Leaving the best to the last, in one sense, the entire letter to the Ephesians is an extended commentary on the reality of Christ’s reign in God’s Kingdom. And what is the benefit of His reign for Christians?

[God the Father] raised him from the dead and seated him at his right hand in the heavenly places, 21 far above all rule and authority and power and dominion, and above every name that is named, not only in this age but also in the one to come. And he put all things under his feet and gave him as head over all things to the church, which is his body, the fullness of him who fills all in all. (Eph. 1:20–23 ESV)

Later, in chapter four, Paul refers directly to the Ascension by a (rather curiously rendered) quotation from Ps. 68: “When he ascended on high he led a host of captives, and he gave gifts to men” (Eph. 4:8 ESV). These gifts turn out to be the sorts of offices by which faith and a growing maturity in the new life in Christ are brought about (vv. 11–13).

Christ is ascended, and Jesus is Lord and King. That means that He is already victorious, and His victory is evident on earth in the presence of the Church, which is His body and the locus of His victorious reign. Christ’s victory is over sin and death, and therefore the Church is the realm of holiness and life. Every Christian, every member of the body of Christ, is therefore a saint, that is, a holy person. Holy to God, and therefore a saint. Yes, there is still plenty of sin, and the Christian life is not one of perfection but rather of a struggle (Rom. 7) and striving for self-control (1 Cor 9:24ff.), of being watchful (Luke 21:34) and putting to death the deeds of the body (Romans 8:13, Colossians 3:15). God’s will is our sanctification (1 Thessalonians 4:3), which consists of abstaining from sin. Yes, we sin (1 John 1:8), but we must not persist in sin (1 John 2:1).

Because Christ is the risen, ascended, victorious Lord, we are saints. Because we still live in this flesh in this world, we sin.

Our True Identity

But would it not be spiritually healthier to think of ourselves as saints who sin than as sinners who are also saints? It would be better for our faith: it encourages us to see ourselves as who we are in Christ—fixing our eyes on the author and perfecter of our faith (Heb. 12:2), rather than on ourselves. In this way, our attention is drawn more firmly on God’s promises to us, which do not depend on the quality of our life but on the trustworthiness of His promises and the sufficiency of all that Jesus has done for us, and the power of what the Holy Spirit is doing in our lives. Likewise, it would be better for our daily striving for holiness: seeing it not as a mountain to climb, or a goal to reach, but rather a conforming to what we are in Christ (Rom. 12:1–2); of fixing our eyes above where Christ is, rather than remaining earth- and sin-bound (Col 3:1–2). Our struggle against sin becomes not a lone battle—leading either to despair or to pride—but rather as a daily realising of the victory that is already Christ’s in us.

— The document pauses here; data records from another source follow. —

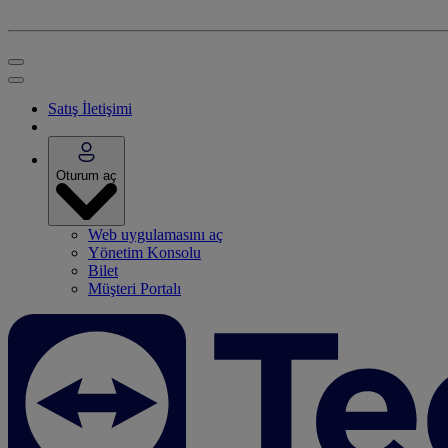
Satış İletişimi
Oturum aç
Web uygulamasını aç
Yönetim Konsolu
Bilet
Müşteri Portalı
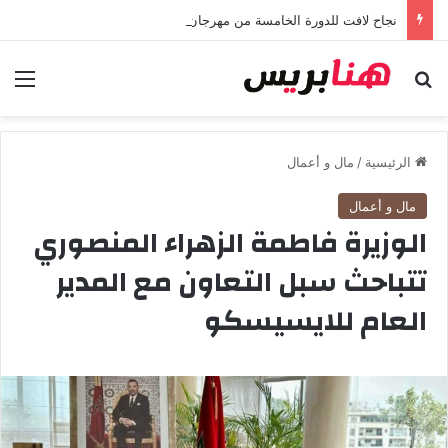
نجاح لافت للدورة الخامسة من مهرجان “تيم آر تي” في تامسنا احتفاء بعيد العرش المجيد
بحث عن
الق
الرئيسية
/
مال و أعمال
مال و أعمال
الوزيرة فاطمة الزهراء المنصوري
تتباحث سبل التعاون مع المدير
العام للايسيسكو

Because, as Ed Shaw points out, the fundamental question is: what is our identity? And because Christ died for me, was raised for me, and now sits at the right hand of God the Father in triumph, my true identity is that of a son of God, a co-heir with Christ of God’s kingdom, a member of the innumerable host of saints worshipping the Lamb who was slain with angels and archangels and all the company of heaven.

I sin, much every day. But that is what I do, not who I am.